Transcribe each of the lines below word for word, leaving the pictures out of your answer.

▶ DATASET CONTENT
----
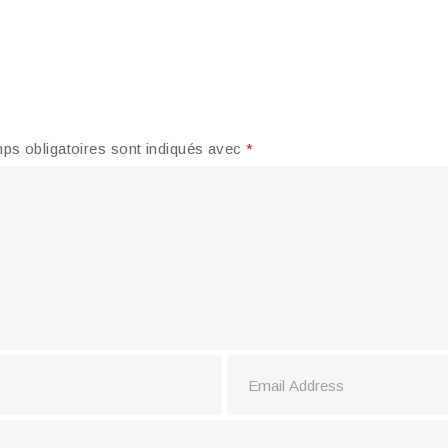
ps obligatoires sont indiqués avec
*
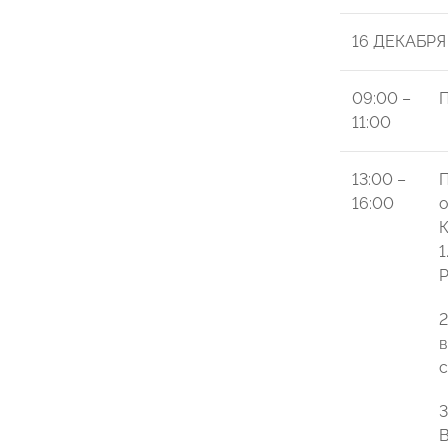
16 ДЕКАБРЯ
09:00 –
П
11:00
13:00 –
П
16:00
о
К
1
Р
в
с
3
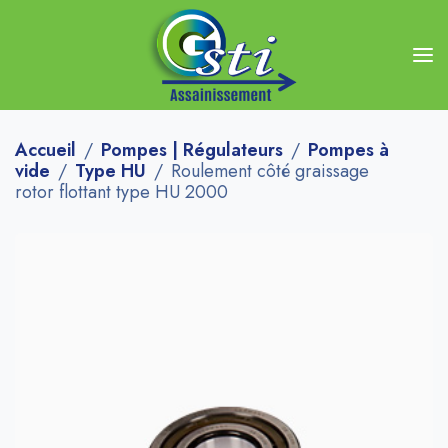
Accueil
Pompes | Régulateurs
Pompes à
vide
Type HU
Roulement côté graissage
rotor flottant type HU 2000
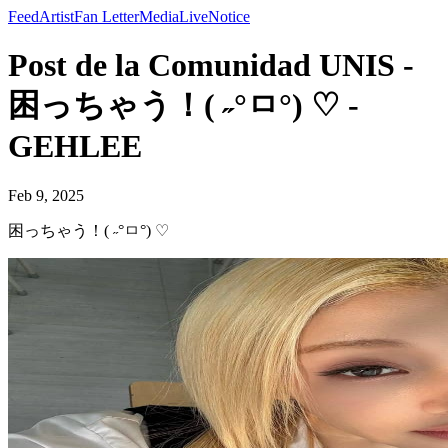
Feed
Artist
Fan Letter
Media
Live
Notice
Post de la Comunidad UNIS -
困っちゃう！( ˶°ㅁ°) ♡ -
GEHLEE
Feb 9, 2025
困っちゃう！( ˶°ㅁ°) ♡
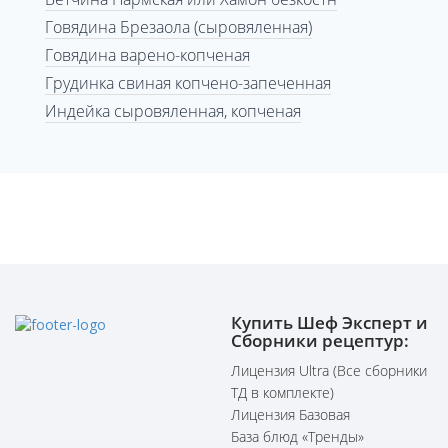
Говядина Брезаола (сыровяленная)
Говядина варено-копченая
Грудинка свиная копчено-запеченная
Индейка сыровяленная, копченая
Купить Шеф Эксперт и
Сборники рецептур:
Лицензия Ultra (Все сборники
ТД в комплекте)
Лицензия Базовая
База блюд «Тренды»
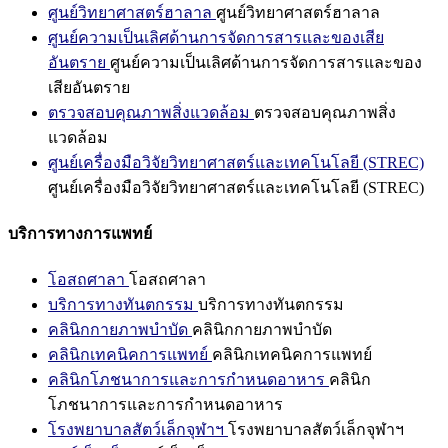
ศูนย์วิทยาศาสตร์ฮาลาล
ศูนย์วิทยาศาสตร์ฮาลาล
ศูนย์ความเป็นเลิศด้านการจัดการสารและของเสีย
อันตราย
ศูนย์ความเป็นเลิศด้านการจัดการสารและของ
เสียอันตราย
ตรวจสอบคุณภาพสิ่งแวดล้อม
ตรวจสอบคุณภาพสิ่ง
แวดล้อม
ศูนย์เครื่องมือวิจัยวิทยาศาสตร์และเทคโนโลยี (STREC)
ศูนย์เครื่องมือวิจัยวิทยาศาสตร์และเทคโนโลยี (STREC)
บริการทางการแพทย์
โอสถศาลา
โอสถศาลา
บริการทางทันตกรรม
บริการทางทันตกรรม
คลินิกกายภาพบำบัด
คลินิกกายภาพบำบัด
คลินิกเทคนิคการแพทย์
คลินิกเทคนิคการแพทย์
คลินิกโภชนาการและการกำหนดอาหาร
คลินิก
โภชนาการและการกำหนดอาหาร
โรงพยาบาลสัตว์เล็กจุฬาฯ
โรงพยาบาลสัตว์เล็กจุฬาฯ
----
▶ RESPONSE TO THE EXERCISE
ps obligatoires sont indiqués avec
*
16 ДЕКАБРЯ
09:00 –
П
11:00
13:00 –
П
16:00
о
К
1
Р
в
с
3
Accueil
Pompes | Régulateurs
Pompes à
vide
Type HU
Roulement côté graissage
rotor flottant type HU 2000
Feed
Artist
Fan Letter
Media
Live
Notice
Post de la Comunidad UNIS -
困っちゃう！( ˶°ㅁ°) ♡ -
GEHLEE
Feb 9, 2025
困っちゃう！( ˶°ㅁ°) ♡
Говядина Брезаола (сыровяленная)
Говядина варено-копченая
Грудинка свиная копчено-запеченная
Индейка сыровяленная, копченая
Купить Шеф Эксперт и
Сборники рецептур:
Лицензия Ultra (Все сборники
ТД в комплекте)
Лицензия Базовая
База блюд «Тренды»
ศูนย์วิทยาศาสตร์ฮาลาล
ศูนย์วิทยาศาสตร์ฮาลาล
ศูนย์ความเป็นเลิศด้านการจัดการสารและของเสีย
อันตราย
ศูนย์ความเป็นเลิศด้านการจัดการสารและของ
เสียอันตราย
ตรวจสอบคุณภาพสิ่งแวดล้อม
ตรวจสอบคุณภาพสิ่ง
แวดล้อม
ศูนย์เครื่องมือวิจัยวิทยาศาสตร์และเทคโนโลยี (STREC)
ศูนย์เครื่องมือวิจัยวิทยาศาสตร์และเทคโนโลยี (STREC)
บริการทางการแพทย์
โอสถศาลา
โอสถศาลา
บริการทางทันตกรรม
บริการทางทันตกรรม
คลินิกกายภาพบำบัด
คลินิกกายภาพบำบัด
คลินิกเทคนิคการแพทย์
คลินิกเทคนิคการแพทย์
คลินิกโภชนาการและการกำหนดอาหาร
คลินิก
โภชนาการและการกำหนดอาหาร
โรงพยาบาลสัตว์เล็กจุฬาฯ
โรงพยาบาลสัตว์เล็กจุฬาฯ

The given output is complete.